Once we understand there are losers that we are deliberately going to harm (those with the least skills and prospects), I ask the question, why are we going to support a public policy that harms another?  Ms. Stocker argues that workers have a right to jobs.  But do they only have a right to jobs that she believes pay enough?  If their skills are not worth the higher minimum wage, what right does anyone have to make it illegal for them to work for less?

Second is Ms. Stocker’s claim that “there is an imperative to raise wages for those who don’t earn enough to provide for themselves or their families.”  Now this certainly sounds good, but this is rife with subjectivity.  Who decides how much is enough?  Virtually all Americans are “rich” compared to many in the world today.  Further, we are certainly rich compared to Americans 100 years ago.  I’ll leave it to the reader to peruse some online resources on real wage growth over the last 150 years–whatever the debate is over the last 30 years, it is undeniable that we are far better off today than 150 years ago when Pope Leo wrote Rerum Novarum.  Let’s be very clear–minimum wage jobs are entry-level positions.  These are not positions intended to support a family of four.  In years past, young people were discouraged from marriage until they had sufficient income to support a family, and this provided impetus to work hard and get ahead.  Now the demand is to have a sufficient income at the lowest rung of the ladder.  This seems misplaced on multiple dimensions.  But we should just ask this–what is Ms. Stocker’s proof that we should all get on board the minimum wage train?  Where is the imperative she speaks of?  And more importantly, where is the biblical imperative?

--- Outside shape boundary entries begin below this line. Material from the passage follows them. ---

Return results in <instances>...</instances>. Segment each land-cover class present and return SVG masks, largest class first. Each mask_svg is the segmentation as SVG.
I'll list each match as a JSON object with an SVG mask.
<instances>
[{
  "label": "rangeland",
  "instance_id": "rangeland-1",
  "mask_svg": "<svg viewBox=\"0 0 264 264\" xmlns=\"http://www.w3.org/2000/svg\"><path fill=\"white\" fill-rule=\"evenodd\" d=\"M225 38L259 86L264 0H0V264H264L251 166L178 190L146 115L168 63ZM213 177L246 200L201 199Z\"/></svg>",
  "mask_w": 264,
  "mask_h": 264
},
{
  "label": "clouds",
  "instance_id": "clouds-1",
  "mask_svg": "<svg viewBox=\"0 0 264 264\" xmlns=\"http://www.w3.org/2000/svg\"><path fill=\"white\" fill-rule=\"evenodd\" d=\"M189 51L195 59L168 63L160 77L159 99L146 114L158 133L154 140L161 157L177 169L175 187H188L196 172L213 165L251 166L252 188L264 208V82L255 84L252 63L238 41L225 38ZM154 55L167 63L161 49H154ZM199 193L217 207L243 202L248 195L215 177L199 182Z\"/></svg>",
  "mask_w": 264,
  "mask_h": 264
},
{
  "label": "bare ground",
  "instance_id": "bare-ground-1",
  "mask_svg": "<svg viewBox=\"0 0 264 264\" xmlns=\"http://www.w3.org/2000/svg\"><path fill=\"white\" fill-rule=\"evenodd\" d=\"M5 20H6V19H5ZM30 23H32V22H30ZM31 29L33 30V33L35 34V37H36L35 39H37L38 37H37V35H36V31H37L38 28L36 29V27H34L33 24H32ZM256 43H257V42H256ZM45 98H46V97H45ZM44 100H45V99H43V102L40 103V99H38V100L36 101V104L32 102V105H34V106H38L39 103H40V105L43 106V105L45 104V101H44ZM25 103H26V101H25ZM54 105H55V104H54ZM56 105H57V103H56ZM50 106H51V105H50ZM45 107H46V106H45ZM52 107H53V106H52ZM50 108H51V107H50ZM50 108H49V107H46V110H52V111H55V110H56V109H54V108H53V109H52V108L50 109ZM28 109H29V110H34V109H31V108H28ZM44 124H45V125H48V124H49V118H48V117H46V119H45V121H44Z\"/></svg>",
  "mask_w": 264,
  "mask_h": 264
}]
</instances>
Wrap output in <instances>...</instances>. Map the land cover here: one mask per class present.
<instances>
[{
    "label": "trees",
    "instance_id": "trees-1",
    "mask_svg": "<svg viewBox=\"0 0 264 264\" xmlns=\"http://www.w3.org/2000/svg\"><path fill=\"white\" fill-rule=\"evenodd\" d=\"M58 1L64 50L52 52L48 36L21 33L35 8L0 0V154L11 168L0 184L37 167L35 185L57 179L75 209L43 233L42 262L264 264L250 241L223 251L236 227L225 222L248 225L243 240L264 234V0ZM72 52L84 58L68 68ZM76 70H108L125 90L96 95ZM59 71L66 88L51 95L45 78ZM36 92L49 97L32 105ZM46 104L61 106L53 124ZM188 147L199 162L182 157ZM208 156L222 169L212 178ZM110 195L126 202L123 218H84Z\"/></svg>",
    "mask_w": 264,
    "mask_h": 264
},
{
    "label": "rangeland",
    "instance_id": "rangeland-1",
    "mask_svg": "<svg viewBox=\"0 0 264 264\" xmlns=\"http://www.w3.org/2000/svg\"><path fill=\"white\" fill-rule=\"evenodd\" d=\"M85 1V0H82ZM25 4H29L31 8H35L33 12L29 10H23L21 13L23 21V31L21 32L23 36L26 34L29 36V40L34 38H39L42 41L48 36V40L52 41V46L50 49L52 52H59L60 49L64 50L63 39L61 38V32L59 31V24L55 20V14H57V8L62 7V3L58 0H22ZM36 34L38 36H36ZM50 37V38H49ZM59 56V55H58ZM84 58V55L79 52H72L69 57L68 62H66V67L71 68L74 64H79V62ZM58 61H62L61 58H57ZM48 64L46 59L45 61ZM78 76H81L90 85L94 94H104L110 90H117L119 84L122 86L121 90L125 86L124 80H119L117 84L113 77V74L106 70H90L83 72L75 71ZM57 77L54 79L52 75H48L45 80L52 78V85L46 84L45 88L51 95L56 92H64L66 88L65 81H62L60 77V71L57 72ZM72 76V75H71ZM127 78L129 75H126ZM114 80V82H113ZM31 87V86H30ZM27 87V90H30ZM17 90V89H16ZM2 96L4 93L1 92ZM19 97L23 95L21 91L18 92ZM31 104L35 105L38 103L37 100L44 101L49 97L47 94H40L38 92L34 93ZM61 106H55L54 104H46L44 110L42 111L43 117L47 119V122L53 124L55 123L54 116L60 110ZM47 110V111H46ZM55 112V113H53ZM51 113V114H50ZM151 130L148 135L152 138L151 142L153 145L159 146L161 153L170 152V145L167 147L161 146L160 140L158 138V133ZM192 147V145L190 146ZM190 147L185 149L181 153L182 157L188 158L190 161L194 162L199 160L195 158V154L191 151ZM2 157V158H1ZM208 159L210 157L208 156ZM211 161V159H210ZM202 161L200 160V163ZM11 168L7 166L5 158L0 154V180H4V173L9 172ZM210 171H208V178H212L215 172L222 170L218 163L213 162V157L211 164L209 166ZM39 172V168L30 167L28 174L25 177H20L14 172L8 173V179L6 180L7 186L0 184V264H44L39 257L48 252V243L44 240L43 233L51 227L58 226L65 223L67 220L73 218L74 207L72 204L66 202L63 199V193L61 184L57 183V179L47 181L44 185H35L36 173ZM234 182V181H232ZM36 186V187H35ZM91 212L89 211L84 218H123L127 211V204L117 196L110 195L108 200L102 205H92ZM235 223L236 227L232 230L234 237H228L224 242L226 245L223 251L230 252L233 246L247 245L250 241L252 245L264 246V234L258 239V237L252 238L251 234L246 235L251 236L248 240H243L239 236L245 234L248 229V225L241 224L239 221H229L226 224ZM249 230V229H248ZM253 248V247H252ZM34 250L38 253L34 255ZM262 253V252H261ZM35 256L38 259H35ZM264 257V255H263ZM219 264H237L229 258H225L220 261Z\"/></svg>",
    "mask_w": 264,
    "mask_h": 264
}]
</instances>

Third, and something we’ve harped on before, is that suggesting the minimum wage won’t lead to bad results for at least some portion of workers is to deny that there is a science of economics.  Demand curves slope downward; studies that claim no effect are disputing the theoretical fundamental foundations of economics–the Law of Demand and Marginal Utility theory.  There are a lot of economic “truths” that I likewise reject–especially Keynesian macroeconomic thinking.  But to reject macro leaves the science of economics more firmly grounded, not less.  To reject the Law of Demand is to reject economics altogether.

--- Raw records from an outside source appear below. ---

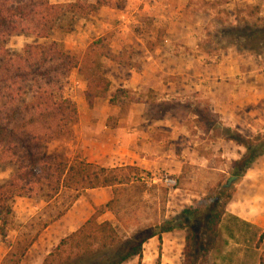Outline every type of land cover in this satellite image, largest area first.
Returning a JSON list of instances; mask_svg holds the SVG:
<instances>
[{
    "label": "rangeland",
    "instance_id": "obj_1",
    "mask_svg": "<svg viewBox=\"0 0 264 264\" xmlns=\"http://www.w3.org/2000/svg\"><path fill=\"white\" fill-rule=\"evenodd\" d=\"M49 1L95 3L97 0ZM135 2L109 0L108 5L104 6V15H100L104 10L102 8L92 16L65 13L59 20V27L51 32L49 39L38 38L30 29L24 33L14 32L7 37L5 45L11 52L22 54L27 44L55 40L64 50L84 54L94 44L97 47L94 55L99 56L107 66L110 59L108 56L113 54V45L128 44L125 45L127 49L122 52L123 60L135 58L141 61L139 64L142 66L146 47L153 44L156 38H160V44H166L170 36L166 34L164 27L159 26L163 23H155L150 15H145L148 10L146 8L143 11L146 6L143 1ZM190 4L200 14V24L204 28V37L200 41V51L206 56L203 61L211 63L212 60L221 59L219 57L227 52H236L238 56L249 59V66L255 67L248 75L254 81L248 82L243 96L232 100L235 111L214 112L219 104L225 105L221 106L222 109L230 108L231 101L221 99L211 103L197 98L199 93L196 91L187 93L181 99L156 102L152 106L154 118L158 119L170 111L177 119L175 124L170 121L172 125L166 127L164 147L174 151L179 171H174L169 166L153 172L138 167L142 170L139 180L113 187L112 198L108 201H112L109 208L105 207L108 202L93 206V210L87 205V214L72 225L71 215L68 213L79 199L76 198L75 190L63 188L57 195L50 197L48 190L42 189L32 195L15 198L14 216L6 227V238L0 243V264H43L46 256L59 242L77 230L98 208L101 210L99 221H112L118 226L123 238H129L141 229L153 228L164 219L180 213L184 206L195 205L218 184L225 182L233 171V162L246 152L245 146L237 140H247L264 133V0H190ZM255 7L260 8L259 12L254 11ZM127 8L130 10V23L120 17L122 13L119 10ZM27 24L31 28L30 23ZM167 46H170V52L177 51L172 44ZM181 51L186 53L185 49ZM168 60L175 64V58ZM109 71L113 72L112 67L106 68V72ZM113 74L115 80V72ZM57 85L61 86L63 94L74 100L79 108L83 110L87 107L84 96L87 82L78 69L72 70L68 77L63 76ZM222 86H217L221 94L226 92L221 89L230 87L229 84ZM119 88L124 87H117ZM129 90L131 93L128 95L120 93L115 104H112L110 97L95 100L94 105L102 108V112L110 105L118 107L116 115L108 117L109 125H114L115 118L127 115L134 103L133 98L135 102L145 99V93ZM149 99H155L153 92ZM93 116L95 117L94 114ZM73 130L74 138H62L48 144L45 156L57 161H73L78 158L86 160L84 144L87 140L80 138L79 133L75 132V125ZM171 136L174 137L173 140L169 139ZM167 159L171 161L168 156ZM99 164L105 167H123ZM15 172V165L3 158L0 161V185L9 181ZM166 175L175 178L177 185H165L163 178ZM237 190L243 195V203L241 205L239 197L238 205L235 203L227 207L216 249L211 251L206 264H259L260 255L264 253V241L257 247L259 237L264 232V155L252 164L242 182L235 186V191ZM83 194L87 195L86 192ZM240 208L243 216L236 215V210ZM255 218L258 219V224H263H253L251 219ZM185 236V230H177L166 234L161 244L156 239L154 253L150 251L148 244H144L142 258L136 256L125 264H157L159 257L160 264H183Z\"/></svg>",
    "mask_w": 264,
    "mask_h": 264
},
{
    "label": "trees",
    "instance_id": "obj_2",
    "mask_svg": "<svg viewBox=\"0 0 264 264\" xmlns=\"http://www.w3.org/2000/svg\"><path fill=\"white\" fill-rule=\"evenodd\" d=\"M108 3L109 0L95 3L0 0V161L4 158L16 169L10 180L0 185V243L7 236L6 227L14 216L13 201L17 197L42 189L54 197L63 188H69L77 191L78 198L88 189L129 184L141 178L142 170L133 165L105 167L81 158L57 161L45 156L48 144L74 138L73 126L80 119L78 104L57 85L63 76L68 77L72 70L78 69L87 82L85 97L90 106L97 98L106 97L115 104L120 93H131L126 88L111 92V81L101 58L94 55L97 50L94 44L84 54L64 50L55 40L27 44L22 54L11 52L5 45L14 32L30 29L38 38L49 39L65 13L92 16ZM27 22L31 28L26 26ZM120 56L110 53L108 57L118 60ZM237 142L245 146L246 152L233 162L231 175L195 205H186L174 217L153 228L141 229L129 238H123L112 221H99L98 208L59 242L43 264H125L136 256L142 258L143 246L149 239L158 237L161 244L164 233L177 230L186 231L183 264H206L211 251L216 249L235 186L264 155V133ZM111 202L105 207L109 208ZM263 241L264 232L257 247ZM259 264H264V253Z\"/></svg>",
    "mask_w": 264,
    "mask_h": 264
},
{
    "label": "crops",
    "instance_id": "obj_3",
    "mask_svg": "<svg viewBox=\"0 0 264 264\" xmlns=\"http://www.w3.org/2000/svg\"><path fill=\"white\" fill-rule=\"evenodd\" d=\"M135 1V3L143 1L146 4L143 11H146V8L148 10L145 15H150L155 23H163L159 26L166 29V34L170 36L169 40L166 44H160V38L154 39L155 42L146 47V56L142 66L139 64L141 61L135 58L129 57L127 61L123 60L124 53L122 52L127 49L125 45L128 44L113 45L112 53L121 55L119 57L121 59L110 58L105 69L112 67L116 75L114 80L113 72L107 73L111 81V92H114L117 87L129 88L145 93V99L134 102L127 115L115 118L114 125H109L107 119L111 115H116L117 106L110 105L102 112V108L94 104L90 106L86 100L87 109L79 108L80 119L75 124V132L79 133L80 138L87 140L84 144V157L88 162L111 166L133 165L149 172L169 166L174 171H179L180 166L177 167L178 162L174 151L164 147L167 138L166 127L172 125L171 122L175 124L177 119L170 111L158 119L154 118L152 106L156 102L181 99L187 96V93L191 94L196 91L199 93L197 98L209 100L211 103L215 100L228 99L231 101V104L227 103L230 108L222 109L221 106L225 105L219 104L214 108V112L233 113L235 103L232 100L237 96H243L248 88V82L254 81L248 75L255 67L249 66V59L238 56L236 52H227L219 57L221 59L212 60L211 63L203 61L206 56L200 51V41L204 37V28L200 24V14L194 10L193 5L191 6L190 0ZM101 8L104 9V6ZM105 11L104 9L100 15H104ZM119 11L122 13L120 17L129 22L130 10L127 8ZM168 44H172V47L177 49V51L171 50L174 55L169 51ZM181 49H185L186 53ZM171 57L175 58L177 64L175 61L173 65L168 60ZM123 62H128V64H123ZM224 84H229L230 87L221 89V91L226 90L221 94L217 86L221 87ZM152 92L154 100L149 99ZM99 99L101 98L96 100ZM96 114L99 115L96 116ZM169 139L173 140L174 137L171 136ZM167 156L171 158V161H168ZM86 193L87 195L83 194L78 197L79 199L75 201L68 213L71 215L70 225L76 224L87 214V205L93 210V206L106 204L112 198L113 187L88 189ZM239 197L242 205L243 195L237 190L227 207L235 203L238 205ZM236 212V215L243 216L242 208L237 209ZM251 220L253 224H258L257 218ZM169 233H164L162 239L166 238V234ZM156 239L158 237H153L145 243L152 247L150 250L152 253L156 248Z\"/></svg>",
    "mask_w": 264,
    "mask_h": 264
},
{
    "label": "built area",
    "instance_id": "obj_4",
    "mask_svg": "<svg viewBox=\"0 0 264 264\" xmlns=\"http://www.w3.org/2000/svg\"><path fill=\"white\" fill-rule=\"evenodd\" d=\"M163 180H164L165 185H167V186L174 187V186L177 185V180L175 178L171 177V176L166 175L163 178Z\"/></svg>",
    "mask_w": 264,
    "mask_h": 264
},
{
    "label": "bare ground",
    "instance_id": "obj_5",
    "mask_svg": "<svg viewBox=\"0 0 264 264\" xmlns=\"http://www.w3.org/2000/svg\"><path fill=\"white\" fill-rule=\"evenodd\" d=\"M152 246V245H151ZM152 248V247H151Z\"/></svg>",
    "mask_w": 264,
    "mask_h": 264
}]
</instances>
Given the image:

So what is our alternative?  The only way to increase wages of the poor (or anyone else) is to increase their productivity–make them worth more in the market place.  That means reforming our failed public schools.  That means stop subsidizing poor choices that lead to social breakdown.  That means encouraging entrepreneurship and growth in our economy.  A rising tide does lift all boats.  Let’s bring the water in.